The additional tax imposed by this section shall be a lien upon the property assessed to the same extent and for the same duration as other taxes imposed on the property in this state. The tax shall be annually extended by the county auditor and if and when payable shall be collected and distributed in the manner provided by law for the collection and distribution of other property taxes.

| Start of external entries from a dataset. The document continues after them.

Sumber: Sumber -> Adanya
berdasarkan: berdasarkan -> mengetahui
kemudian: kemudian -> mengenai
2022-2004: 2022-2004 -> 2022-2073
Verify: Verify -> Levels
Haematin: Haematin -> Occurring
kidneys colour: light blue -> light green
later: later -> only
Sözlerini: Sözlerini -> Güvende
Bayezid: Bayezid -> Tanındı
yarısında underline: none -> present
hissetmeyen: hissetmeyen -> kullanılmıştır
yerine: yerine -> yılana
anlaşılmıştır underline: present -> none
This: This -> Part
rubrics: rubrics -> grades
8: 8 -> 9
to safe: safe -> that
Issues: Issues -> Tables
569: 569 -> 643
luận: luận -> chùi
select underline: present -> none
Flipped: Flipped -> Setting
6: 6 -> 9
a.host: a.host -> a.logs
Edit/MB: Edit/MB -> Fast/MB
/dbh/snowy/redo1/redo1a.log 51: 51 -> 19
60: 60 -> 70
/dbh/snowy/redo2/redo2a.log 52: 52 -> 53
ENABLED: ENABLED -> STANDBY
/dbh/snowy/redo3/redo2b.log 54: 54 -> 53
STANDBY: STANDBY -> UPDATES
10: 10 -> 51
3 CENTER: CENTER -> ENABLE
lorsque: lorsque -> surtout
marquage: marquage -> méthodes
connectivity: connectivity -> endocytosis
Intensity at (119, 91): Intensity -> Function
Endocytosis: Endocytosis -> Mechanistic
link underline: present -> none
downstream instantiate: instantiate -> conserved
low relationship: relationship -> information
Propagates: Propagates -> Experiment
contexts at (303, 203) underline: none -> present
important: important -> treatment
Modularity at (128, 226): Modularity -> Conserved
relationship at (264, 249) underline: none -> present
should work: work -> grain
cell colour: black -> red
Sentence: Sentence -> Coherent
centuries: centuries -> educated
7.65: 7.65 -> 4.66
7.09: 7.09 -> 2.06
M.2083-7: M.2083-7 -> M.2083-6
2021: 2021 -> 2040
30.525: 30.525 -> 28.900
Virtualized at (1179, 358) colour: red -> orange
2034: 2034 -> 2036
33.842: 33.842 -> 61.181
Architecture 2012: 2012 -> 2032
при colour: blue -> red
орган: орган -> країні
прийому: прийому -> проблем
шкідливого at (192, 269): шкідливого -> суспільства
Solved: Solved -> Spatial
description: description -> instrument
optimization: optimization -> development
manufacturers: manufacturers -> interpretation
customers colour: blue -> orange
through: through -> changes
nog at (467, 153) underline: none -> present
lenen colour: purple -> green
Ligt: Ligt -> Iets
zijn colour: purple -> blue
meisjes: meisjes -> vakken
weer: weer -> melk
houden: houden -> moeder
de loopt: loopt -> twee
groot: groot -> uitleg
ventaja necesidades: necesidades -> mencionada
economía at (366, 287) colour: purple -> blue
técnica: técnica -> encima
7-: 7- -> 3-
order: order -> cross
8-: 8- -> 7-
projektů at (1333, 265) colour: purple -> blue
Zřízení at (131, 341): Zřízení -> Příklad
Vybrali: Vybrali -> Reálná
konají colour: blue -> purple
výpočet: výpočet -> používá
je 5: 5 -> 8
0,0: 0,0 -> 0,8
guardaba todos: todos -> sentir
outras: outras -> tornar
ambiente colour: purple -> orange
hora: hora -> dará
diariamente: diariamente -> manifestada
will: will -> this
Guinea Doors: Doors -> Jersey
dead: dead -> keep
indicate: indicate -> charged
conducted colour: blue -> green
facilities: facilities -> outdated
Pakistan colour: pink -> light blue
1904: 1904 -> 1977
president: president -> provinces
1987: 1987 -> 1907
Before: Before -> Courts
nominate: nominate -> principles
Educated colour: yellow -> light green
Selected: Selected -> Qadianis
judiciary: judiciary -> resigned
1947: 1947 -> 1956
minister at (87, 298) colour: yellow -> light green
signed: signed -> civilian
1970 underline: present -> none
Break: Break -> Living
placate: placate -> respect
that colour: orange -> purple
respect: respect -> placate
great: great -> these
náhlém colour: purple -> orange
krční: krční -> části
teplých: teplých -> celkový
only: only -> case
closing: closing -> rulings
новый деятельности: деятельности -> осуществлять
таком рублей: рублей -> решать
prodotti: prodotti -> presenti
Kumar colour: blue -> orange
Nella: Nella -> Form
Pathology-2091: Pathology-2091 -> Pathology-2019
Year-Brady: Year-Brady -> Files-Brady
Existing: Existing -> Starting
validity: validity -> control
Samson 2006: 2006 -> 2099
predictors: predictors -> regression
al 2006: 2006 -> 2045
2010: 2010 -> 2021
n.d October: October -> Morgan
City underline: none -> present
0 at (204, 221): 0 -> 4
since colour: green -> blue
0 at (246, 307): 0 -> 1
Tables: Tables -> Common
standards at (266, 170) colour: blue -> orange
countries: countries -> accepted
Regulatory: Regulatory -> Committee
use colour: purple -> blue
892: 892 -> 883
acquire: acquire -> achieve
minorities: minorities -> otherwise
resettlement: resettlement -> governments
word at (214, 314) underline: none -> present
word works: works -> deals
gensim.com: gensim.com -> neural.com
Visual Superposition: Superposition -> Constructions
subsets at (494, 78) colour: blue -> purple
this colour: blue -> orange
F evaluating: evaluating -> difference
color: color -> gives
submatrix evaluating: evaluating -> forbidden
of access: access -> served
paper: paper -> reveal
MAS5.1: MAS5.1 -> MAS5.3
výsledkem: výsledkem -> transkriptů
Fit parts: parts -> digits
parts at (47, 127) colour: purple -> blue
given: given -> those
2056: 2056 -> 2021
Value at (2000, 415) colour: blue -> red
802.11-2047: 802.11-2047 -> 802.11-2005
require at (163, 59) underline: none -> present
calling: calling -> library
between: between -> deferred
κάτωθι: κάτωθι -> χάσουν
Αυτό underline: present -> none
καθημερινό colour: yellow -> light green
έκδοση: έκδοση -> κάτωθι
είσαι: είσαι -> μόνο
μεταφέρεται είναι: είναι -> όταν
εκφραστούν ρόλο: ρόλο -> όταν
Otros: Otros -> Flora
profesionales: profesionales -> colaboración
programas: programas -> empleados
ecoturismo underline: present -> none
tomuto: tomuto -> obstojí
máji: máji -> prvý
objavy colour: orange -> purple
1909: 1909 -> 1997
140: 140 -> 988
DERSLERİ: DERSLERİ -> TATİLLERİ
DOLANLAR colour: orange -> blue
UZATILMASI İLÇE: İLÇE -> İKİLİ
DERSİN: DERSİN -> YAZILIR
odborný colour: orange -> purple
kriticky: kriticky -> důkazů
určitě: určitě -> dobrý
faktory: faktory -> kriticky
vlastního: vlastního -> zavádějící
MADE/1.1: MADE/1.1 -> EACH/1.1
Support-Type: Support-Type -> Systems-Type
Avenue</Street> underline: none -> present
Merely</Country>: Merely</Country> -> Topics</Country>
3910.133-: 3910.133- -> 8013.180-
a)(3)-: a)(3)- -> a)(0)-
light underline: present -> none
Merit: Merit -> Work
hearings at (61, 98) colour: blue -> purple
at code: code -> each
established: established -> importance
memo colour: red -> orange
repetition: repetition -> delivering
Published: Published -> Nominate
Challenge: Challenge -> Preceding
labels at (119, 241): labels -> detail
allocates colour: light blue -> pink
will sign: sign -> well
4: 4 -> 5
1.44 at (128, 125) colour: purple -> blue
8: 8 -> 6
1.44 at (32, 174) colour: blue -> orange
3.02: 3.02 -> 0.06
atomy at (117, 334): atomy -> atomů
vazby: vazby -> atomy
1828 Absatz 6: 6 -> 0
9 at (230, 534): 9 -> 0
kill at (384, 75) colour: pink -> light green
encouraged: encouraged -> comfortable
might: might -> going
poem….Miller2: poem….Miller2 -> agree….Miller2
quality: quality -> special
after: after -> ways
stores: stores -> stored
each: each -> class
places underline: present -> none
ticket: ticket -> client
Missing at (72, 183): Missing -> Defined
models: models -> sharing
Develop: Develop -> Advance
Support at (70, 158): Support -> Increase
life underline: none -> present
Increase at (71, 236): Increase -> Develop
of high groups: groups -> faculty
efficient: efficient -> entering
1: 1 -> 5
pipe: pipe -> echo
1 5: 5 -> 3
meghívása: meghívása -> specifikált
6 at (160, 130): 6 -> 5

The payment of special local assessments levied after June 1, 2011, for improvements made to any real property described in subdivision 1 together with the interest thereon shall, on timely application as provided in subdivision 6, be deferred as long as the property meets the conditions contained in this section. If special assessments against the property have been deferred pursuant to this subdivision, the governmental unit shall file with the county recorder in the county in which the property is located a certificate containing the legal description of the affected property and of the amount deferred. When the property no longer qualifies under subdivision 1, all deferred special assessments plus interest shall be payable in equal installments spread over the time remaining until the last maturity date of the bonds issued to finance the improvement for which the assessments were levied. If the bonds have matured, the deferred special assessments plus interest shall be payable within 90 days. The provisions of section 429.061, subdivision 2, apply to the collection of these installments. A penalty shall not be levied on these special assessments if timely paid. This subdivision does not apply to special assessments levied at any time by a county or district court under chapter 116A or by a watershed district under chapter 103D.
NOTE: This section, as added by Laws 2009, chapter 12, article 2, section 5, is effective for deferred taxes payable in 2012, and thereafter. Laws 2009, chapter 12, article 2, section 5, the effective date.